→ EXERCISE
Wherever a line holds the word "docs", copy that line from the data.

[Plain-text document sources]
■ ■ ■ ■ ■

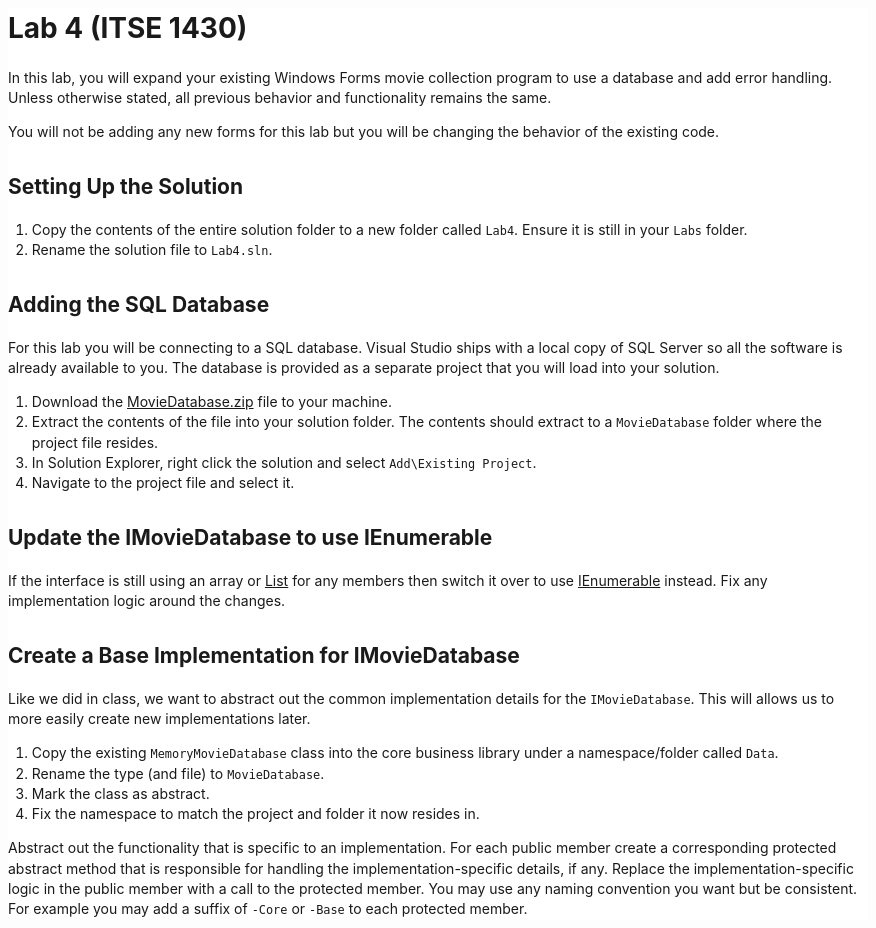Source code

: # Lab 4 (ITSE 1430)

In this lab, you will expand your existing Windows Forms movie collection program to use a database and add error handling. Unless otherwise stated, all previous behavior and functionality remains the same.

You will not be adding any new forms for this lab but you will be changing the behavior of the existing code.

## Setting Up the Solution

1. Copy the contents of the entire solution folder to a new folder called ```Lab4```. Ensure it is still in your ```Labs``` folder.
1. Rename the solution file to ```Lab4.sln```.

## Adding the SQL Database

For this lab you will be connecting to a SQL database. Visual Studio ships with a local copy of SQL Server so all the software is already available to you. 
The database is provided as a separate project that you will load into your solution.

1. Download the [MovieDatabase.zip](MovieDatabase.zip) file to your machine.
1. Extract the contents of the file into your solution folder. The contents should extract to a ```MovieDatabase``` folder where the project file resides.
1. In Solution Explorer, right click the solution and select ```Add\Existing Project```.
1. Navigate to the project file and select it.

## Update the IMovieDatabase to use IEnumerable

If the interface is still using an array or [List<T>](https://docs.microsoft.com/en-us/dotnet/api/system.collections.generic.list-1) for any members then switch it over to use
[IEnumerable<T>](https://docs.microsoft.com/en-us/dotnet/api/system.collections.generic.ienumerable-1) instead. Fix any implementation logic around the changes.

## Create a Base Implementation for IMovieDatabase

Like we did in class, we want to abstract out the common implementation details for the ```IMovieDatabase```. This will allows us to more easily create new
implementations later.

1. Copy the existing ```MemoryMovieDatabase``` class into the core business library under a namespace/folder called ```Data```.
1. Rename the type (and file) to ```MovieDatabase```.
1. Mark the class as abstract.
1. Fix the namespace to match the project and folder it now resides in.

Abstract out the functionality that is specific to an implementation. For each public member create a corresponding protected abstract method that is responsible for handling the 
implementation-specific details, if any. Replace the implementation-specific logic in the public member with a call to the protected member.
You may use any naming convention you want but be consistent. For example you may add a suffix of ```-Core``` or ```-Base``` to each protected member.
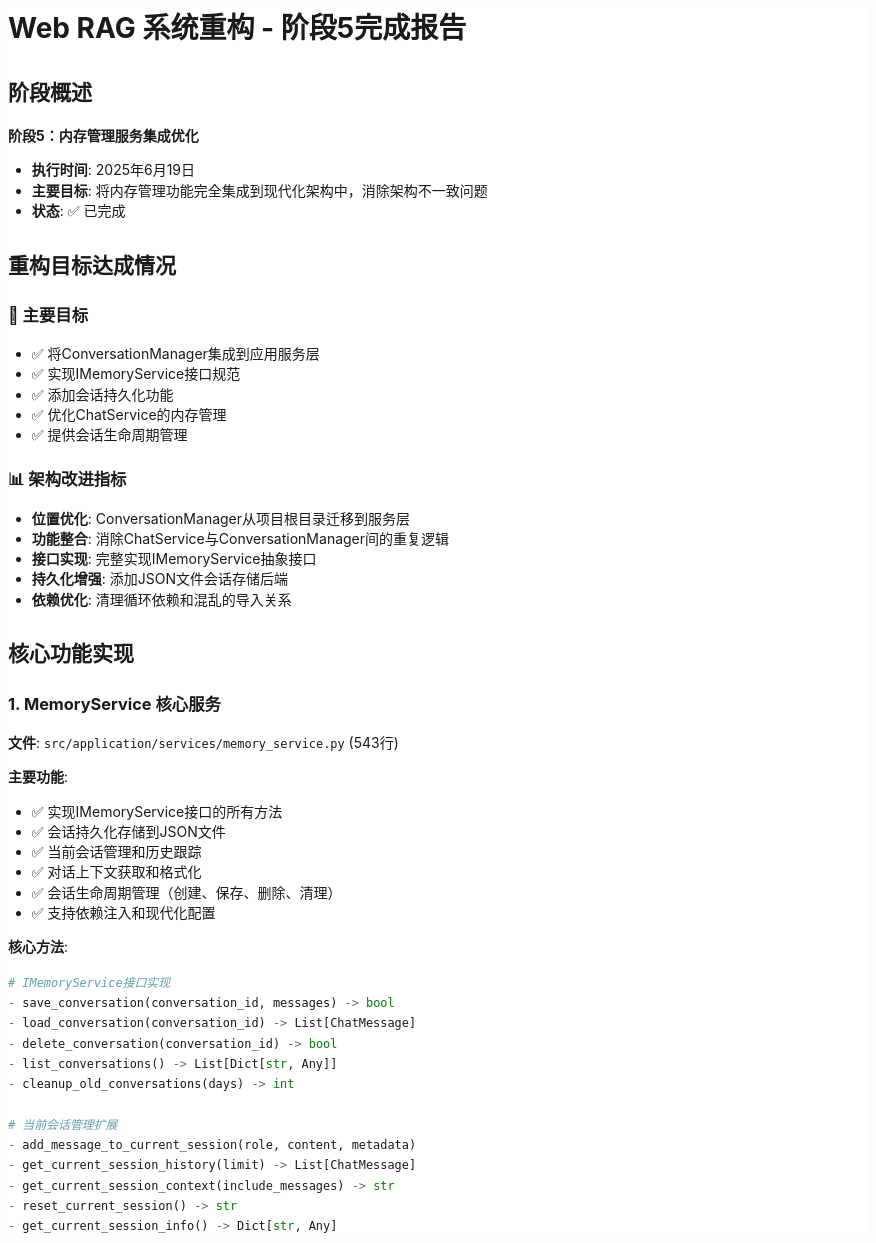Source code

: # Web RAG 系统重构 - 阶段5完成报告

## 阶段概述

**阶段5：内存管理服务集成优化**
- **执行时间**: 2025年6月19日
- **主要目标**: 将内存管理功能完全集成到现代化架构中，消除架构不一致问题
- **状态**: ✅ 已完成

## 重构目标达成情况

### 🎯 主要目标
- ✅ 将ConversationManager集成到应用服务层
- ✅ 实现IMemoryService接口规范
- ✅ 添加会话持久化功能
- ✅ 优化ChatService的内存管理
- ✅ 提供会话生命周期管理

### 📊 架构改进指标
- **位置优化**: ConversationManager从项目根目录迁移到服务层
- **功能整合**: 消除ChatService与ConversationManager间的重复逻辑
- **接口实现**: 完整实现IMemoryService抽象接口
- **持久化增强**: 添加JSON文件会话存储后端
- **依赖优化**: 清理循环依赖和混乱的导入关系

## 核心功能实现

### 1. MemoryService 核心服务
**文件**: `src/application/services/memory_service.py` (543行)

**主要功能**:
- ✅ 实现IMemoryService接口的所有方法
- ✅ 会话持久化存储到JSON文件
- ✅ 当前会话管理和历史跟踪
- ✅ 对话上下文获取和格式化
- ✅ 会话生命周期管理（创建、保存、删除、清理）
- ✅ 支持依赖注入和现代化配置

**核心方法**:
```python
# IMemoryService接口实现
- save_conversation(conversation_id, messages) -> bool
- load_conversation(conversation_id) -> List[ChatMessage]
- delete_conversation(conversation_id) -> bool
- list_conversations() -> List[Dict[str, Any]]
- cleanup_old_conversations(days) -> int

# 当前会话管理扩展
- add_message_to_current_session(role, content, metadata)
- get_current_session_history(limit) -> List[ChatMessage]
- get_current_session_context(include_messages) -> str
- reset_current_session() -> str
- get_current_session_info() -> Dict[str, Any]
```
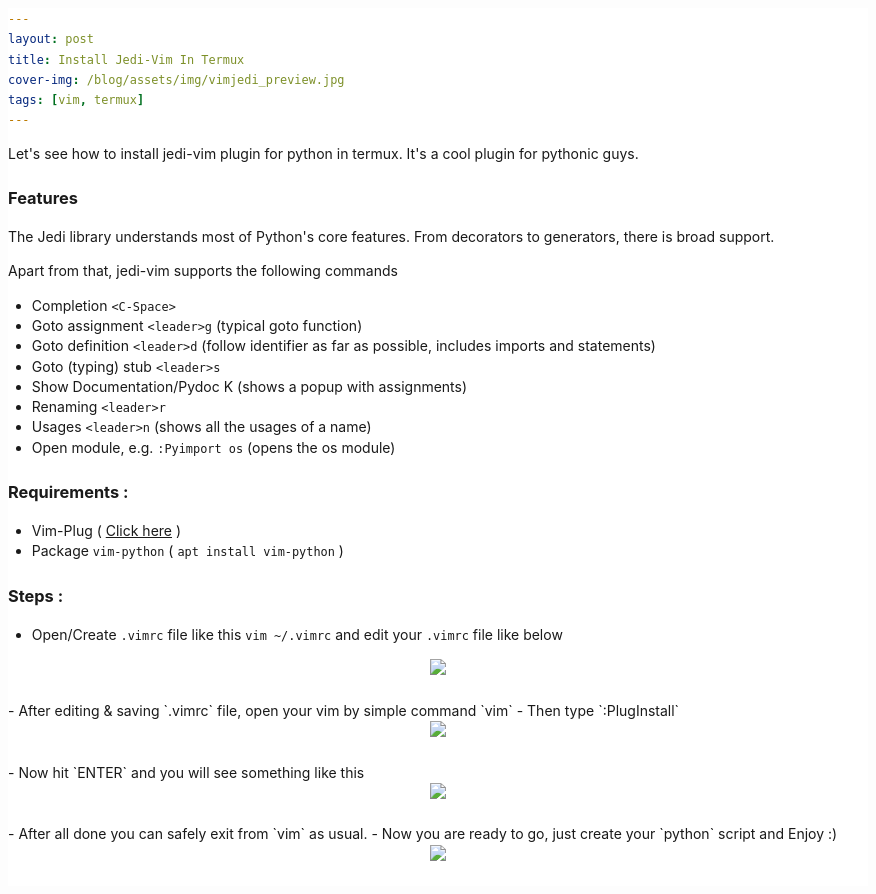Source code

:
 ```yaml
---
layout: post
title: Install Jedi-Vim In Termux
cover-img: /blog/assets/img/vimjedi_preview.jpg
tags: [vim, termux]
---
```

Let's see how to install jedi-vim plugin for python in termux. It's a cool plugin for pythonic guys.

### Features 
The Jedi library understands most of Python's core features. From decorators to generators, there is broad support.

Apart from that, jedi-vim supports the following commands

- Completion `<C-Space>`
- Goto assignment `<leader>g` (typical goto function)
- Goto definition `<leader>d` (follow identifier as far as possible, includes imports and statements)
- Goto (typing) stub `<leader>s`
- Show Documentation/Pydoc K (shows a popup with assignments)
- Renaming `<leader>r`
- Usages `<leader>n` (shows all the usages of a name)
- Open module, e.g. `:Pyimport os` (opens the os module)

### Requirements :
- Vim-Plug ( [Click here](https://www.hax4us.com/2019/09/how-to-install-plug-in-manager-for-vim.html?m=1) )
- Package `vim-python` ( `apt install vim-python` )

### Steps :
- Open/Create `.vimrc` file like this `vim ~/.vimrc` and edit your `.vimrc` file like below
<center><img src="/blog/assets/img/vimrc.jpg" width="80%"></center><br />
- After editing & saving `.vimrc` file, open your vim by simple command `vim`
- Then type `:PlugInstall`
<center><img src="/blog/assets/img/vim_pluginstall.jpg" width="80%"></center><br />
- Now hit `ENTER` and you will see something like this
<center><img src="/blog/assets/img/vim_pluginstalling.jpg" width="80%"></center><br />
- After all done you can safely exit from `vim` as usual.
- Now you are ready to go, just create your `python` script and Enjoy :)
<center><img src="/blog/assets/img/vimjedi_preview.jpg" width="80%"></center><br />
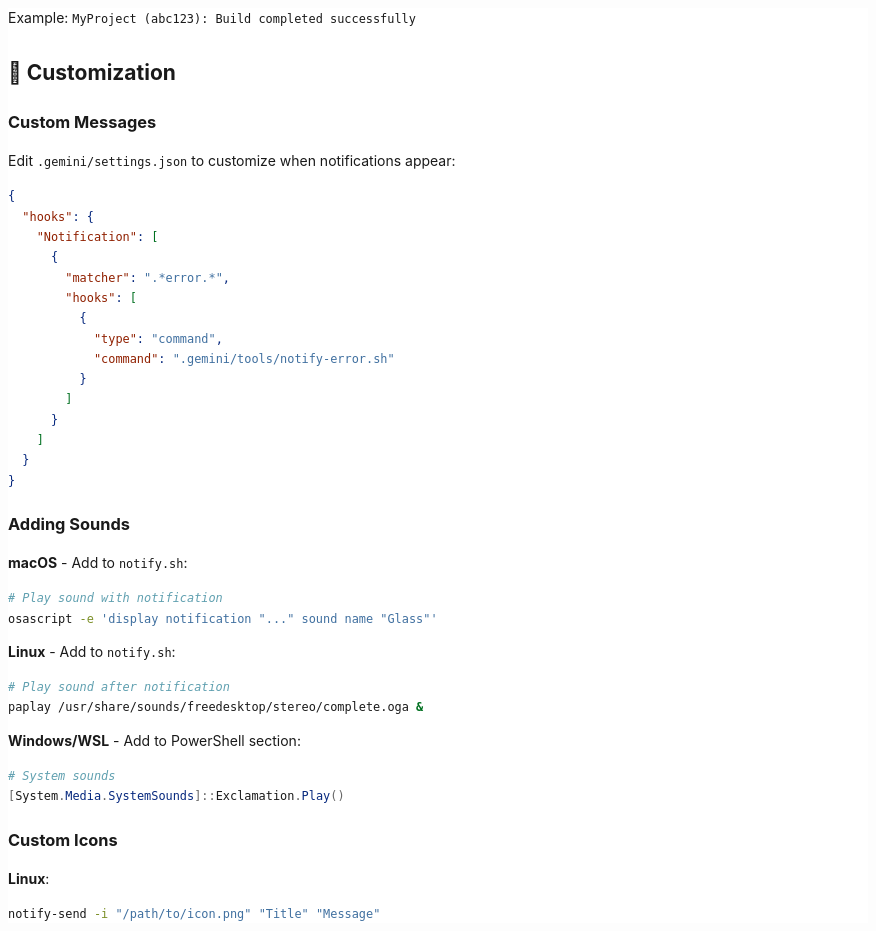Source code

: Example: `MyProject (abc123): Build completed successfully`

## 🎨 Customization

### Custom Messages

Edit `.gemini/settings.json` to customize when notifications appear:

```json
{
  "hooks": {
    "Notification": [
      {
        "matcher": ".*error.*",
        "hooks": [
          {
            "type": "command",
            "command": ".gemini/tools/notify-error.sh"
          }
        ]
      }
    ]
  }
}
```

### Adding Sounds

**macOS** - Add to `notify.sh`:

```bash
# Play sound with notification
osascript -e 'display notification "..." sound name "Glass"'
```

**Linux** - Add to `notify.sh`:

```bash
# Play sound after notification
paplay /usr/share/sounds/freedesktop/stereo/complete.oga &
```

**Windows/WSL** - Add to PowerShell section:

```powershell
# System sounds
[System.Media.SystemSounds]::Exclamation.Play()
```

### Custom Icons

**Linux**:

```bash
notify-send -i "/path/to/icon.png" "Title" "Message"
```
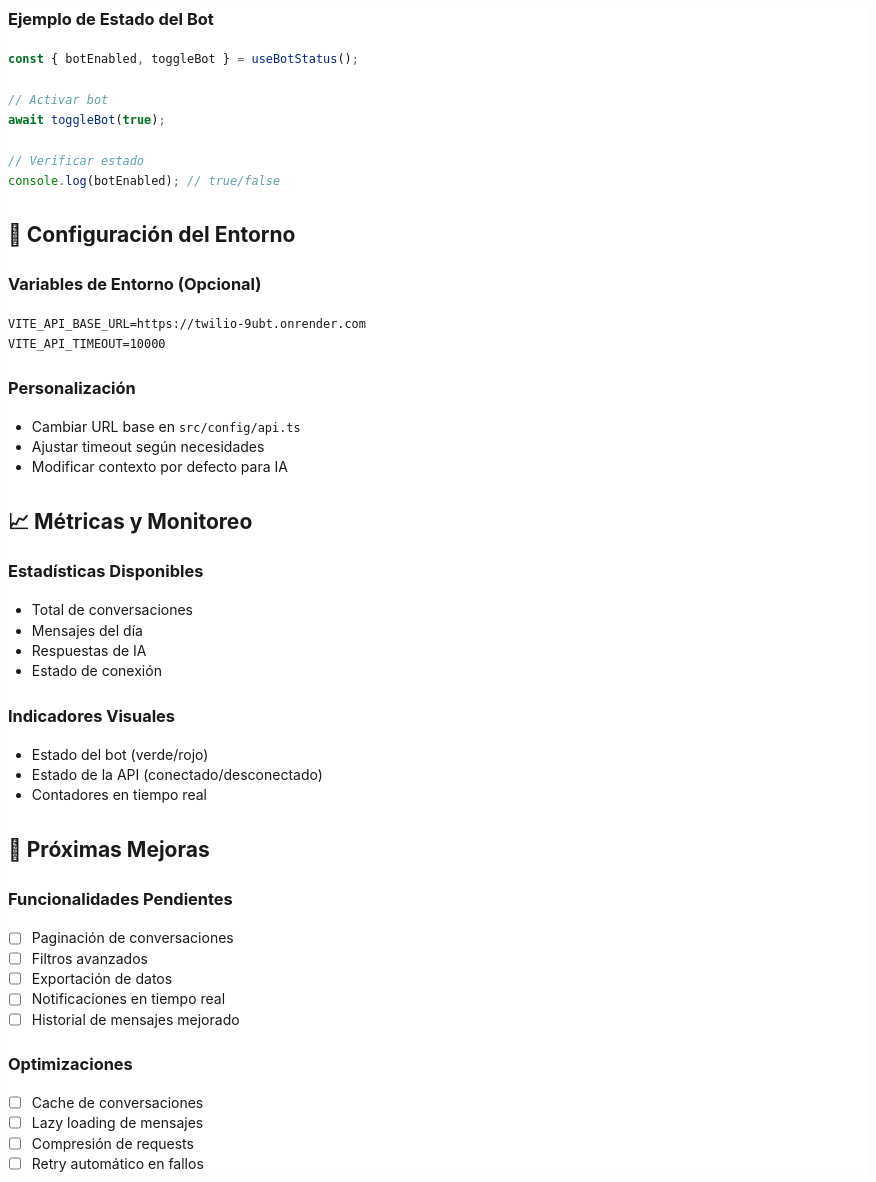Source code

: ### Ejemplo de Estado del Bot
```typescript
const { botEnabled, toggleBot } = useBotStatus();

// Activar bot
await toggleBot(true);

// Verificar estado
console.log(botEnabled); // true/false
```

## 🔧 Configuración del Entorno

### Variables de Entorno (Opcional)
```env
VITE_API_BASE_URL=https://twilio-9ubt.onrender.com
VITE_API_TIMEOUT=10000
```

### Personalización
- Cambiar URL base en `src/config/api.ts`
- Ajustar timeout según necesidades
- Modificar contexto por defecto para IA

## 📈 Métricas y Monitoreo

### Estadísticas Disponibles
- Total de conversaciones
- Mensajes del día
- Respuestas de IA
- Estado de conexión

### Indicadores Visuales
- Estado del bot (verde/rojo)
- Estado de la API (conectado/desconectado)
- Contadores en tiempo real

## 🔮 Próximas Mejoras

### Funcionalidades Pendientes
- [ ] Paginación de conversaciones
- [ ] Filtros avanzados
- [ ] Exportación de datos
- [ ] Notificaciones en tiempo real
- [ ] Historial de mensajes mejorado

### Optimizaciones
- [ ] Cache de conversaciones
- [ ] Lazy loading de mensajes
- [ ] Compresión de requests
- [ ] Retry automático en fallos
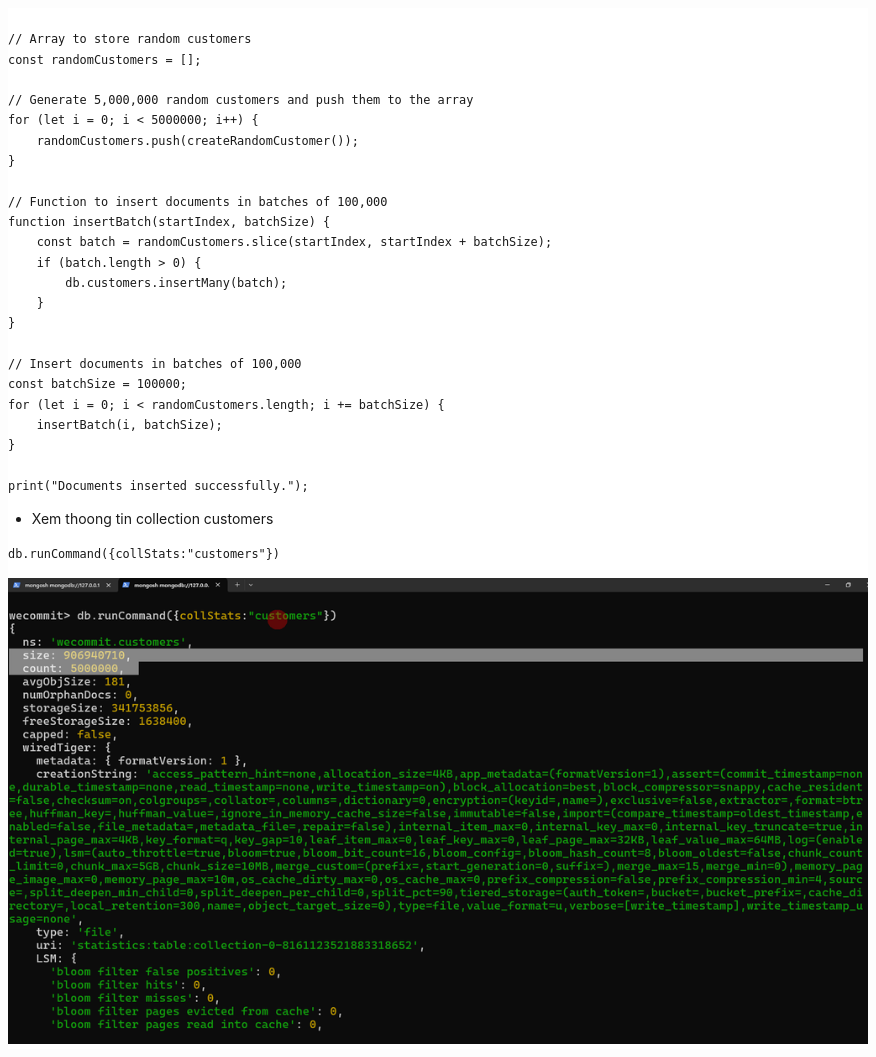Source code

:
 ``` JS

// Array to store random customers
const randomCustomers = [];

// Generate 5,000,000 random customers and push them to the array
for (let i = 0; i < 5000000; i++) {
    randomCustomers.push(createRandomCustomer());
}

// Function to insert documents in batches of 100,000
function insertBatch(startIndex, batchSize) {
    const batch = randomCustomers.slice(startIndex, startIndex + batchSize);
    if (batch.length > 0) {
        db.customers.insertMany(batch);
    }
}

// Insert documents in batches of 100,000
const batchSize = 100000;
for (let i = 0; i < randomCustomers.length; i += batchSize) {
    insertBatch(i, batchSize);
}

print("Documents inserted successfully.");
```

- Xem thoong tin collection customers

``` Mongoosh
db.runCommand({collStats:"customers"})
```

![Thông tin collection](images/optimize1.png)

■ ■ ■ ■ ■

→ SOLUTION
If the interface is still using an array or [List<T>](https://docs.microsoft.com/en-us/dotnet/api/system.collections.generic.list-1) for any members then switch it over to use
[IEnumerable<T>](https://docs.microsoft.com/en-us/dotnet/api/system.collections.generic.ienumerable-1) instead. Fix any implementation logic around the changes.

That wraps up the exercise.